Her zaman baharın gerçek sembolü olan bu kuşlar, kolektif hayal gücümüzün bir parçası haline geldi. Sadece 'özgürlük' kavramını değil, aynı zamanda zarafet ve güzelliği de takdire şayan bir şekilde temsil ederler. Bu, fiziksel görünümleri ve uçuşta gösterebildikleri inanılmaz evrimler ve gerçek akrobasi sayesindedir. Bir kırlangıç nasıl tanınır? Bu kuşlar, her şeyden önce, uzun ve ipliksi olan kuyruklarının şekli ile karakterize edilir. Vücudunun üst kısmı metalik mavimsi renkte, alnı ve boğazı kahverengi renktedir. Bu kuşların güzelliği ve ifade ettikleri her şey her zaman sanatçılara ve şairlere ilham kaynağı olmuştur.

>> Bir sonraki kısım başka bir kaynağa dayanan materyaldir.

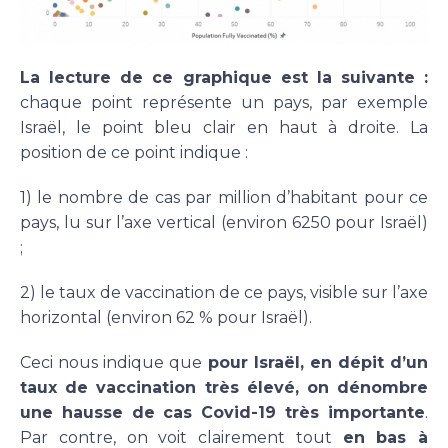
La lecture de ce graphique est la suivante :
chaque point représente un pays, par exemple
Israël, le point bleu clair en haut à droite. La
position de ce point indique :
1) le nombre de cas par million d’habitant pour ce
pays, lu sur l’axe vertical (environ 6250 pour Israël)
;
2) le taux de vaccination de ce pays, visible sur l’axe
horizontal (environ 62 % pour Israël).
Ceci nous indique que
pour Israël, en dépit d’un
taux de vaccination très élevé, on dénombre
une hausse de cas Covid-19 très importante
.
Par contre, on voit clairement tout
en bas à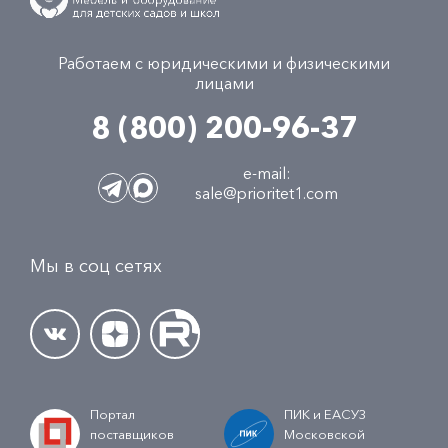
Работаем с юридическими и физическими
лицами
8 (800) 200-96-37
e-mail:
sale@prioritet1.com
Мы в соц сетях
Портал
ПИК и ЕАСУЗ
поставщиков
Московской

Güzel şarkısını kırlangıçlara adayan rahmetli şarkıcı-söz yazarımız Lucio Dalla gibi. Belki de, belirli bir bakış açısından, sanatçının yazdığı en samimi ve kişisel olanlardan biri. İşte onun bu harika pasajının metni:
Bir radyonun tellerinin içine girmek istiyorum
Ve şehirlerin çatılarının üzerinden uçun
Lehçe ifadeleriyle tanışın
Kahve kokusuyla karıştırın
Gazeteleri okurken yaşlıların burnunda durun
Ve rüyaların tozuyla uç ve uç
Yıldızların serinliğinde, hatta ötesinde
Koro:
Düşler, düşler denizinde düşlersin.
gökyüzünü kırlangıçlar gibi döndürmek isterdim
Ve her şimdi ve sonra burada ve orada dur
Oyun salonlarının serinliğinde çatıların altında yuva yapmak
Ve sadelikle gözlerinizi kapatmak için akşam olduğunda onlar gibi.
Kalbimin her atışını takip etmek istiyorum
İçinde ne olduğunu anlamak için
ve onu ne hareket ettirir
Bu garip acı bazen nereden geliyor?
Kısacası, aşkın ne olduğunu anlamak istiyorum.
Nereden alıyorsun, nerede veriyorsun?